Zadanie:
Przepisz wszystkie poniższe wpisy wiersz po wierszu, bez żadnych zmian.

───── Wiersze

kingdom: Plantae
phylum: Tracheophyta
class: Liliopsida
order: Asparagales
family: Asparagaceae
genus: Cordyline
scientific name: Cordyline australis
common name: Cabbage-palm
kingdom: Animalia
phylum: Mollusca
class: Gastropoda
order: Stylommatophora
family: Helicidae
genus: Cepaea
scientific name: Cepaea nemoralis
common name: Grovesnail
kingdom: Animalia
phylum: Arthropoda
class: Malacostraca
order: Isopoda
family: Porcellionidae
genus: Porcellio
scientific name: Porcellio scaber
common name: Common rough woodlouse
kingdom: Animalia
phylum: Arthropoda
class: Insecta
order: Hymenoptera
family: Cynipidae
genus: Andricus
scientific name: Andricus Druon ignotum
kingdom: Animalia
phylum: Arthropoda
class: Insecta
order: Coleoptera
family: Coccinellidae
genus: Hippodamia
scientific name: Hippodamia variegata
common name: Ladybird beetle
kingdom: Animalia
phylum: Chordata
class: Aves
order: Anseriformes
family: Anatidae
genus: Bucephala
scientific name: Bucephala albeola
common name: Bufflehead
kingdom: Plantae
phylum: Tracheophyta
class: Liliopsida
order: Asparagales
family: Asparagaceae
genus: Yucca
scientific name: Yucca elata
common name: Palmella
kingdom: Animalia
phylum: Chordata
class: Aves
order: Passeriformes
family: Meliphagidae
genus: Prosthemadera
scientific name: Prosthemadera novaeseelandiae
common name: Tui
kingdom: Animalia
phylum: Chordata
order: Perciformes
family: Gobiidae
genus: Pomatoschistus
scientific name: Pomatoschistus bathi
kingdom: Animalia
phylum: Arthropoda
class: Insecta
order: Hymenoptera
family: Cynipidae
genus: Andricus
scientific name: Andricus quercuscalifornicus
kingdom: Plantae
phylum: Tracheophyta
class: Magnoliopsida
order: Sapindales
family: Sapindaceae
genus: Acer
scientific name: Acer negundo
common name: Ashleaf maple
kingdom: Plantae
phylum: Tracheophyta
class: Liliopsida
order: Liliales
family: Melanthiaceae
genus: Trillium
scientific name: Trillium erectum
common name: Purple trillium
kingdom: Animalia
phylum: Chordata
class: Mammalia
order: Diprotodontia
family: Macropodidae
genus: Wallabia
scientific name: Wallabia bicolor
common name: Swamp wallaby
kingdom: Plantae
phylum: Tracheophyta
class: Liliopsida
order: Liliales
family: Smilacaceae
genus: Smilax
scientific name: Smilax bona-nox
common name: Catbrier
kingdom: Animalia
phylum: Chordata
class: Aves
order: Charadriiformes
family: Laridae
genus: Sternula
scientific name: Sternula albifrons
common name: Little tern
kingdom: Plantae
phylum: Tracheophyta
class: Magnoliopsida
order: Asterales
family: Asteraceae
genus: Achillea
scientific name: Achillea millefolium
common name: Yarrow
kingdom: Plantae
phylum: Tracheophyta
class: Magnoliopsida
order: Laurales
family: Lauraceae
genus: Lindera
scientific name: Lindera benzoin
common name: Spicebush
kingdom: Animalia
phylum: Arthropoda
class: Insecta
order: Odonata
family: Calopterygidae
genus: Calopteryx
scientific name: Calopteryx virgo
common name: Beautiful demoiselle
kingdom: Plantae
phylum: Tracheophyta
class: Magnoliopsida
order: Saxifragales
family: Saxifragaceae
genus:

──────────

Odpowiedź pisemna:
kingdom: Plantae
phylum: Tracheophyta
class: Liliopsida
order: Asparagales
family: Asparagaceae
genus: Cordyline
scientific name: Cordyline australis
common name: Cabbage-palm
kingdom: Animalia
phylum: Mollusca
class: Gastropoda
order: Stylommatophora
family: Helicidae
genus: Cepaea
scientific name: Cepaea nemoralis
common name: Grovesnail
kingdom: Animalia
phylum: Arthropoda
class: Malacostraca
order: Isopoda
family: Porcellionidae
genus: Porcellio
scientific name: Porcellio scaber
common name: Common rough woodlouse
kingdom: Animalia
phylum: Arthropoda
class: Insecta
order: Hymenoptera
family: Cynipidae
genus: Andricus
scientific name: Andricus Druon ignotum
kingdom: Animalia
phylum: Arthropoda
class: Insecta
order: Coleoptera
family: Coccinellidae
genus: Hippodamia
scientific name: Hippodamia variegata
common name: Ladybird beetle
kingdom: Animalia
phylum: Chordata
class: Aves
order: Anseriformes
family: Anatidae
genus: Bucephala
scientific name: Bucephala albeola
common name: Bufflehead
kingdom: Plantae
phylum: Tracheophyta
class: Liliopsida
order: Asparagales
family: Asparagaceae
genus: Yucca
scientific name: Yucca elata
common name: Palmella
kingdom: Animalia
phylum: Chordata
class: Aves
order: Passeriformes
family: Meliphagidae
genus: Prosthemadera
scientific name: Prosthemadera novaeseelandiae
common name: Tui
kingdom: Animalia
phylum: Chordata
order: Perciformes
family: Gobiidae
genus: Pomatoschistus
scientific name: Pomatoschistus bathi
kingdom: Animalia
phylum: Arthropoda
class: Insecta
order: Hymenoptera
family: Cynipidae
genus: Andricus
scientific name: Andricus quercuscalifornicus
kingdom: Plantae
phylum: Tracheophyta
class: Magnoliopsida
order: Sapindales
family: Sapindaceae
genus: Acer
scientific name: Acer negundo
common name: Ashleaf maple
kingdom: Plantae
phylum: Tracheophyta
class: Liliopsida
order: Liliales
family: Melanthiaceae
genus: Trillium
scientific name: Trillium erectum
common name: Purple trillium
kingdom: Animalia
phylum: Chordata
class: Mammalia
order: Diprotodontia
family: Macropodidae
genus: Wallabia
scientific name: Wallabia bicolor
common name: Swamp wallaby
kingdom: Plantae
phylum: Tracheophyta
class: Liliopsida
order: Liliales
family: Smilacaceae
genus: Smilax
scientific name: Smilax bona-nox
common name: Catbrier
kingdom: Animalia
phylum: Chordata
class: Aves
order: Charadriiformes
family: Laridae
genus: Sternula
scientific name: Sternula albifrons
common name: Little tern
kingdom: Plantae
phylum: Tracheophyta
class: Magnoliopsida
order: Asterales
family: Asteraceae
genus: Achillea
scientific name: Achillea millefolium
common name: Yarrow
kingdom: Plantae
phylum: Tracheophyta
class: Magnoliopsida
order: Laurales
family: Lauraceae
genus: Lindera
scientific name: Lindera benzoin
common name: Spicebush
kingdom: Animalia
phylum: Arthropoda
class: Insecta
order: Odonata
family: Calopterygidae
genus: Calopteryx
scientific name: Calopteryx virgo
common name: Beautiful demoiselle
kingdom: Plantae
phylum: Tracheophyta
class: Magnoliopsida
order: Saxifragales
family: Saxifragaceae
genus:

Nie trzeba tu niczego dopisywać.